Colpevoli la ricerca
ossessiva fuori tempo

Le cronache dello spaventoso incidente di Alex Zanardi, avvenuto otto giorni fa, erano da subito accompagnate da resoconti implausibili e non verificati sulle cause. Certo, prevaleva il dolore per l’ennesima dura prova alla quale la vita ha sottoposto questo uomo speciale: la sorella morta giovanissima in un incidente stradale e nel 2001 lo schianto durante una gara di Formula Cart, nel quale perse le gambe. Ma la forza d’animo e fisica hanno trasformato quegli incroci con i baratri in un amore all’esistenza contagioso.
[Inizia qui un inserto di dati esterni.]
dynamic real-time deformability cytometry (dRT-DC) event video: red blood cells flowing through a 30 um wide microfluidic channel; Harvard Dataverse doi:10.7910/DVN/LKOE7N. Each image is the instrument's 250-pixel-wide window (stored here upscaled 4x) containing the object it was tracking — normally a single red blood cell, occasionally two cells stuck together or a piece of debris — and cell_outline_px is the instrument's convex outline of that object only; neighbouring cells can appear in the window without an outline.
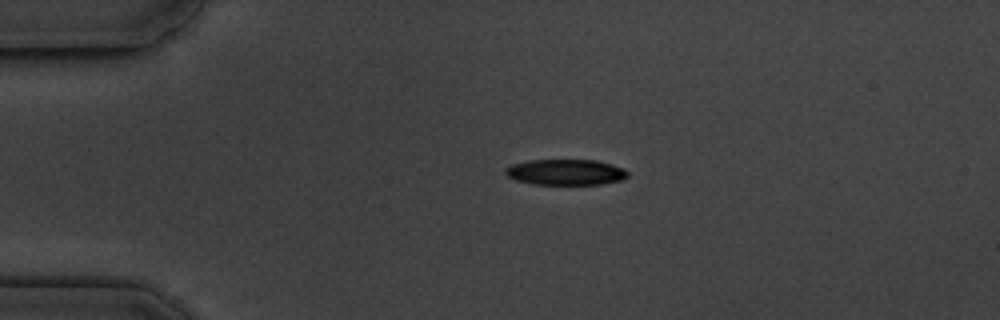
{"species": "common noctule bat (a hibernating species)", "species_latin": "Nyctalus noctula", "temperature_condition": "cold", "stored_images_in_passage": 3, "camera_frame_rate_fps": 3000, "um_per_image_px": 0.085, "animal": {"sex": "male", "body_mass_g": 19.5, "forearm_length_mm": 54.6}, "frame": {"image": 1, "passage_image": 1, "time_ms": 0.0, "image_size_px": [1000, 320], "cell_outline_px": [[628, 176], [620, 180], [600, 184], [532, 184], [516, 180], [508, 176], [504, 172], [504, 168], [512, 164], [528, 160], [596, 160], [612, 164], [624, 168], [628, 172]], "centroid_in_image_um": [48.06, 14.62], "position_along_channel_um": 36.9, "area_um2": 18.38}}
Alex Zanardi è tornato in pista con la «handbike», una bicicletta a tre ruote azionata dalle mani, con la quale ha mietuto ori alle Paralimpiadi e titoli mondiali.

Questo campione è il volto dell’Italia più bella, segnato da un sorriso ironico e radioso, capace di pronunciare parole mai sporcate dal minimo rancore, ma un inno alla gioia, più forte del male e delle disgrazie. È impossibile non volergli bene: è un testimone che vorremmo emulare nello spirito.

Le cronache dell’incidente sulle strade di casa di Zanardi, in Toscana, durante la staffetta «Obiettivo tricolore» fra amici in bici scortati dalla polizia locale, erano infarcite di tesi insinuanti e gravi. A provocare lo schianto contro il camion sarebbe stata una distrazione dell’ex pilota di Formula 1, impegnato poco prima in un selfie o forse in una telefonata. Ipotesi buttate lì con una leggerezza paurosa e senza il minimo riscontro, sparite il giorno successivo. La gara, si è scritto, non aveva l’autorizzazione: ma non era una gara. Di chi è la colpa? Dei sindaci che non hanno chiuso le strade? Di un errore del camionista? Degli organizzatori della corsa che non era una corsa? O peggio ancora è stato - sentenziava in un titolo un quotidiano domenica mattina scorsa - «L’errore fatale di Zanardi»? Ci sfugge come l’identificazione di un colpevole, sia pure lo stesso campione, possa aggiungere o togliere qualcosa a ciò che è accaduto. Non fosse altro perché, col passare delle ore, l’impressione è che si sia trattato di una fatalità (magari provocata da un problema meccanico, da una rottura improvvisa della handbike).